Люблю я световые балаганы всё безнадежнее и всё нежней. Там сложные вскрываются обманы простым подслушиваньем у дверей. Там для распутства символ есть единый — бокал вина, а добродетель — шьет. Между чертами матери и сына острейший глаз там сходства не найдет. Там, на руках, в автомобиль огромный не чуждый состраданья богатей усердно вносит барышень бездомных, в тигровый плед закутанных детей. Там письма спешно пишутся средь ночи: опасность… трепет… поперек листа рука бежит… И как разборчив почерк, какая писарская чистота! Вот спальня озаренная. Смотрите, как эта шаль упала на ковер. Не виден ослепительный юпитер, не слышен раздраженный режиссер; но ничего там жизнью не трепещет: пытливый гость не может угадать связь между вещью и владельцем вещи, житейского особую печать. О да! Прекрасны гонки, водопады, вращение зеркальной темноты. Но вымысел? Гармонии услада? Ума полет? О, Муза, где же ты?
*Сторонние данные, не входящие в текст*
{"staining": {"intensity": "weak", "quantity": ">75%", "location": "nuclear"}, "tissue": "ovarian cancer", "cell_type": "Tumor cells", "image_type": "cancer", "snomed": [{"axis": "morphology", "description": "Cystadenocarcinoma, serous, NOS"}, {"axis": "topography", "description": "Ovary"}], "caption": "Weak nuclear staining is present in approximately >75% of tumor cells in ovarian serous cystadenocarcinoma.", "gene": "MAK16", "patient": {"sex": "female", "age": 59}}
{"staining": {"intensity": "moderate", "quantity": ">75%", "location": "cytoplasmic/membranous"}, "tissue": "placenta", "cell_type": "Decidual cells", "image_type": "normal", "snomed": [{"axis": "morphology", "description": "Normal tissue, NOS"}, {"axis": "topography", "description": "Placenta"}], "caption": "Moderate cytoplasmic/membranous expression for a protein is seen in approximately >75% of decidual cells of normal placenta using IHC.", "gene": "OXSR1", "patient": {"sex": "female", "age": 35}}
Утопит злого, доброго поженит, и снова, через веси и века, спешит роскошное воображенье самоуверенного пошляка. И вот — конец… Рояль незримый умер, темно и незначительно пожив. Очнулся мир, прохладою и шумом растаявшую выдумку сменив. И со своей подругою приказчик, встречая ветра влажного напор, держа ладонь над спичкою горящей, насмешливый выносит приговор.

10 ноября 1928

СТАНСЫ О КОНЕ

На полотнищах, озаренных игрой малиновых лучей, условный выгиб окрыленных наполеоновых коней.